Theil Index of China’s Coastal Inbound Tourism Scale
Years | 2006 | 2015 | 2021 |
---|---|---|---|
TP | 0.052 | 0.061 | 0.063 |
TBR | 0.016 | 0.037 | 0.025 |
TWR | 0.036 | 0.024 | 0.038 |
TBR contribution rate | 30.77 | 60.66 | 39.68 |
TWR contribution rate | 69.23 | 39.34 | 60.32 |
The economic foundation is the foundation of the inbound tourism economy. The economic foundation of various provinces and cities affects and restricts the development of inbound tourism to a certain extent [12]. Guangdong Province ranks first in the country in terms of gross domestic product, and economic income from inbound tourism is always far ahead, followed by the three provinces and cities of Shanghai, Jiangsu and Zhejiang. In addition, tourism is an essential part of the tertiary industry. From the overall industrial structure, the proportion of tertiary industries in the Yangtze River Delta is as high as 45.88%, followed by the Pan-Pearl River Delta with 42.49% and, finally, the Bohai Rim with only 37.94%.
Taking 5A-level scenic spots as an example, there are 61 national 5A-level tourist attractions in coastal areas. There are 27 in the Yangtze River Delta, accounting for 44% of the total. However, from a regional perspective, high-level tourism resources are not an absolute condition that determines tourism income, and natural factors also play a huge role. Take the Jiangsu coast as an example. Although Jiangsu Province has the most significant number of 5A-level scenic spots, it lags behind Shanghai in terms of the overall inbound tourism economy [13]. Natural conditions are also one of the reasons. The coastal areas of Jiangsu are large areas of wetlands and tidal flats, and there are few beaches with better quality for recreation. This affects its inbound tourism development to a certain extent.

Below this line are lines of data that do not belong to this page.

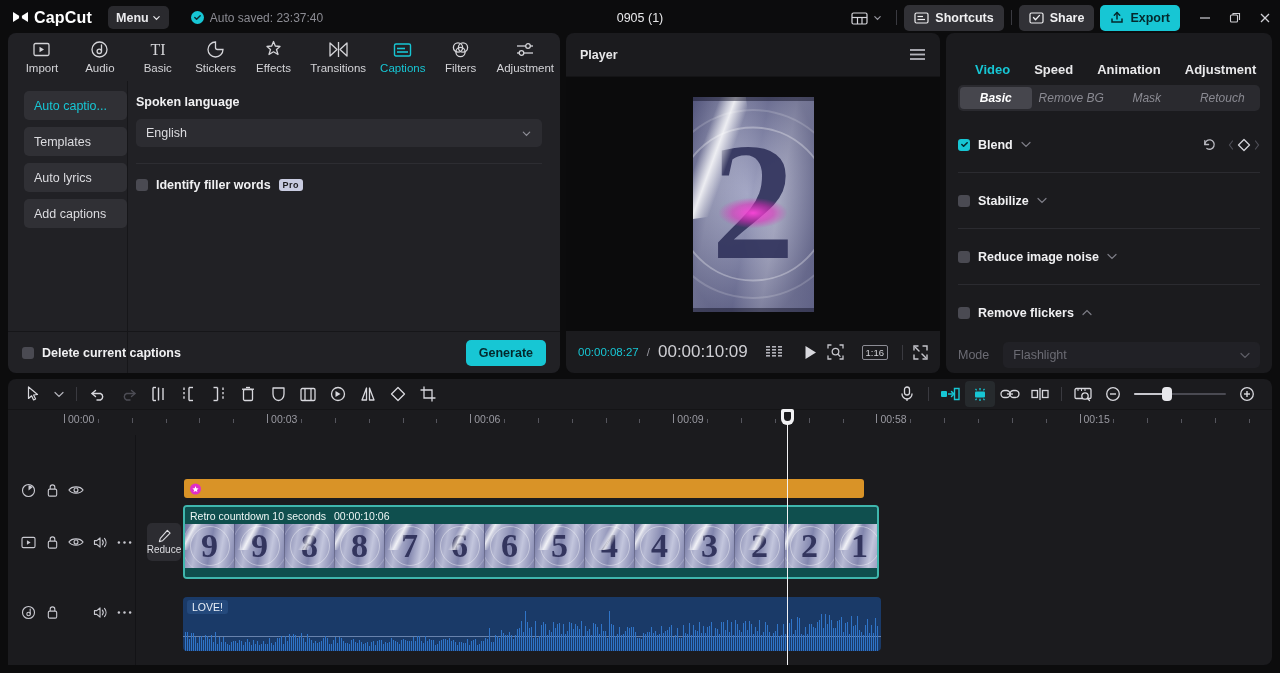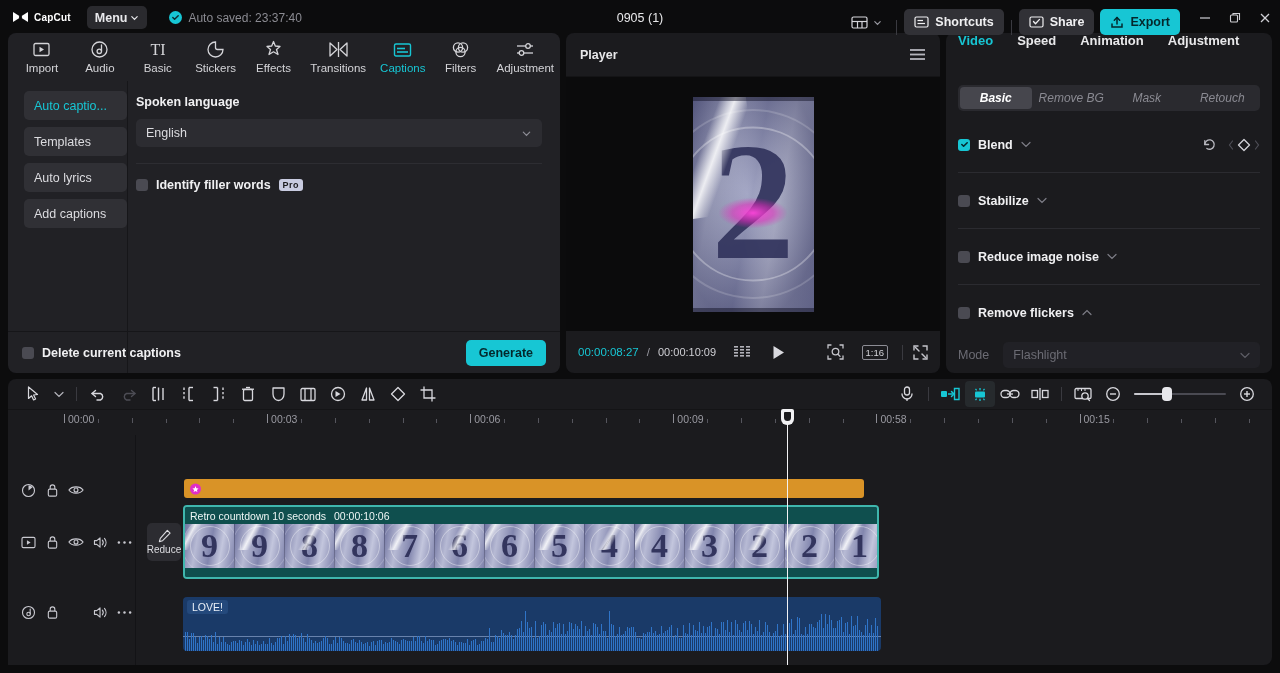--- a/index.html
+++ b/index.html
@@ -20,7 +20,7 @@
   }
   .logo { display: flex; align-items: center; gap: 5px; margin-left: 12px; }
   .logo-mark { width: 17px; height: 15px; }
-  .logo-text { font-size: 10px; font-weight: bold; color: #fff; letter-spacing: .2px; }
+  .logo-text { font-size: 16px; font-weight: bold; color: #fff; letter-spacing: .2px; }
   .menu-btn {
     margin-left: 16px; height: 23px; padding: 0 8px; border-radius: 5px;
     background: #2a2a2e; display: flex; align-items: center; gap: 3px;

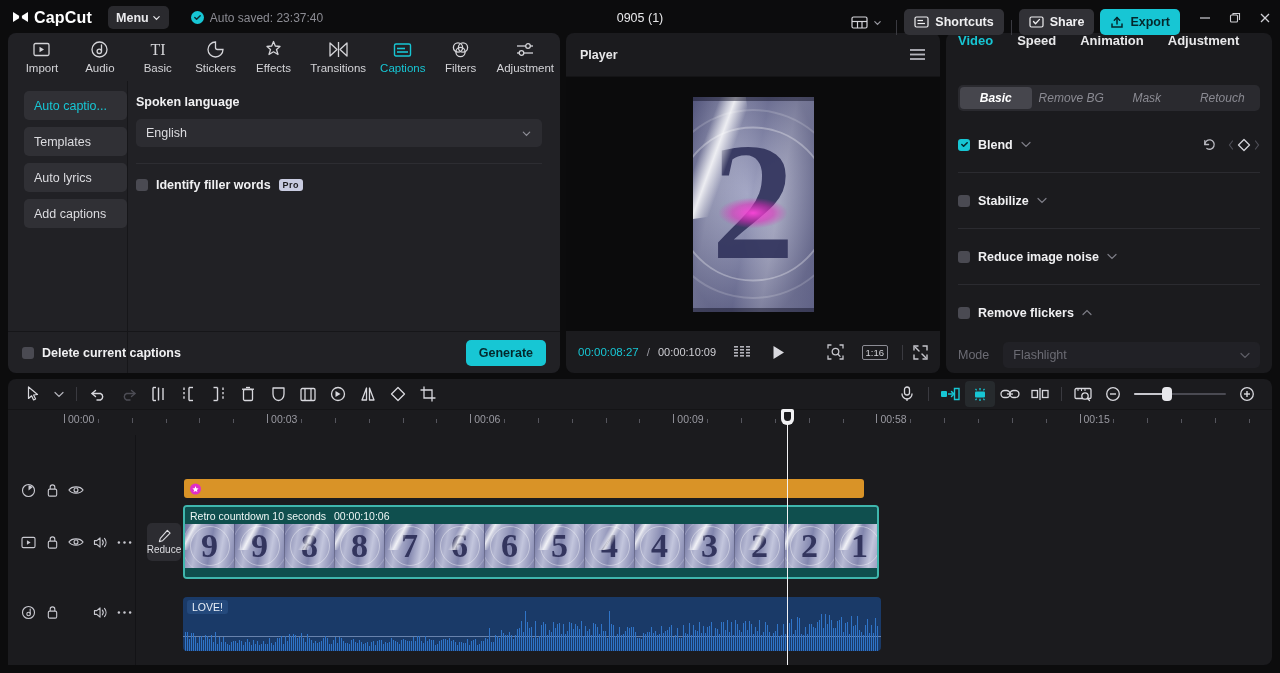--- a/index.html
+++ b/index.html
@@ -38,7 +38,7 @@
     font-size: 12.5px; color: #e8e8ea; pointer-events: none;
   }
   .tb-right {
-    margin-left: auto; display: flex; align-items: flex-end; gap: 0; height: 35px;
+    margin-left: auto; display: flex; align-items: center; gap: 0; height: 35px;
     position: relative; z-index: 4;
   }
   .layout-btn {

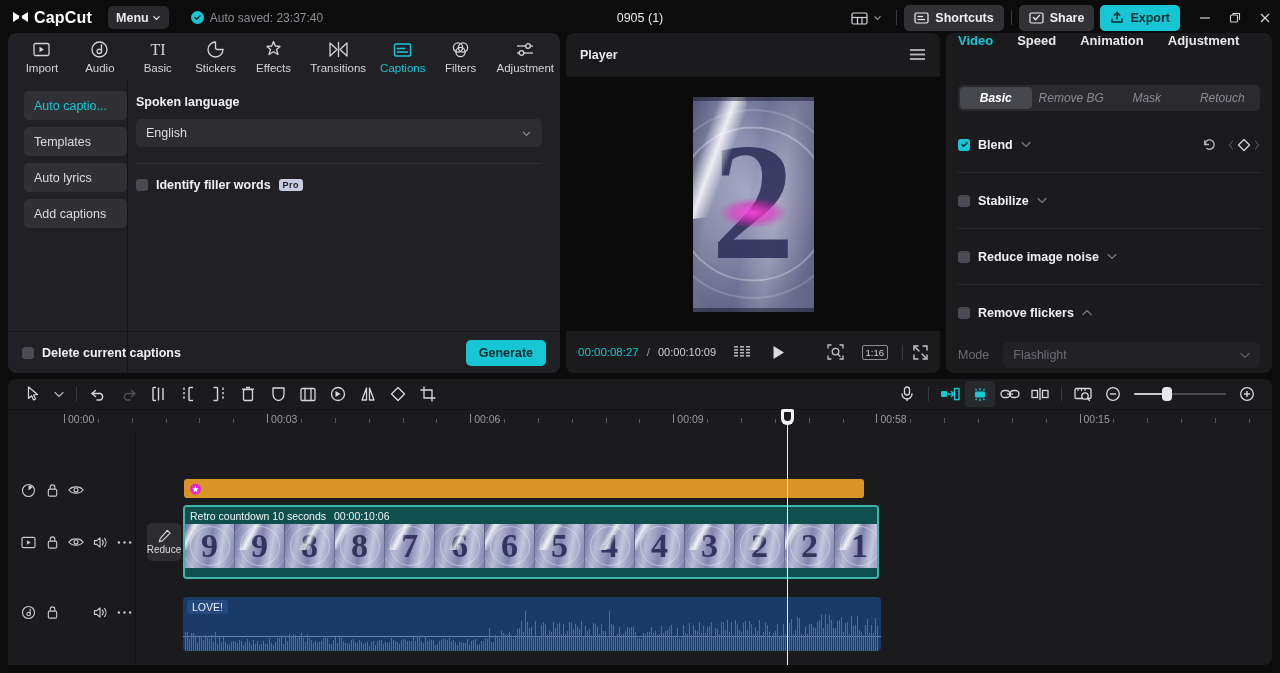--- a/index.html
+++ b/index.html
@@ -165,7 +165,7 @@
 
   
   #right-panel { left: 946px; top: 33px; width: 326px; height: 340px; background: #1b1b1e; }
-  .rtabs { height: 44px; display: flex; align-items: flex-start; gap: 24px; padding: 0 12px; }
+  .rtabs { height: 44px; display: flex; align-items: flex-end; gap: 24px; padding: 0 29px; }
   .rtab { font-size: 13px; font-weight: bold; color: #e8e8ea; cursor: pointer; }
   .rtab.active { color: #17c6d4; }
   .rsubwrap { padding: 8px 12px 0; font-style: italic; }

From the perspective of spatial interaction theory, location is the basis of regional development. The Bohai Rim is close to Japan and South Korea, and the coastal areas of the Pan-Pearl River Delta take advantage of being close to Hong Kong, Macao and Taiwan. In addition, an open policy is also a prerequisite for the development of inbound tourism. Affected by government policies, the opening hours and levels of the provinces and cities in China’s coastal areas are not consistent. Opening to the outside world affects the city’s popularity to a certain extent, and the city’s popularity harms the regional inbound tourism economy.
The absolute difference in the inbound tourism economy of the coastal provinces and cities has an expanding trend of fluctuations and increases. On the other hand, the relative difference shows a downward trend. As a result, the degree of concentration is gradually decreasing, and the phenomenon of polarisation is gradually becoming apparent. From the perspective of different stages, the differences between and within regions affected by multiple factors fluctuate. In-depth analysis of the reasons for the above differences has found that the economic foundation, industrial structure, resource endowments, location conditions, the level of opening to the outside world and essential events all have a more significant impact on regional differences.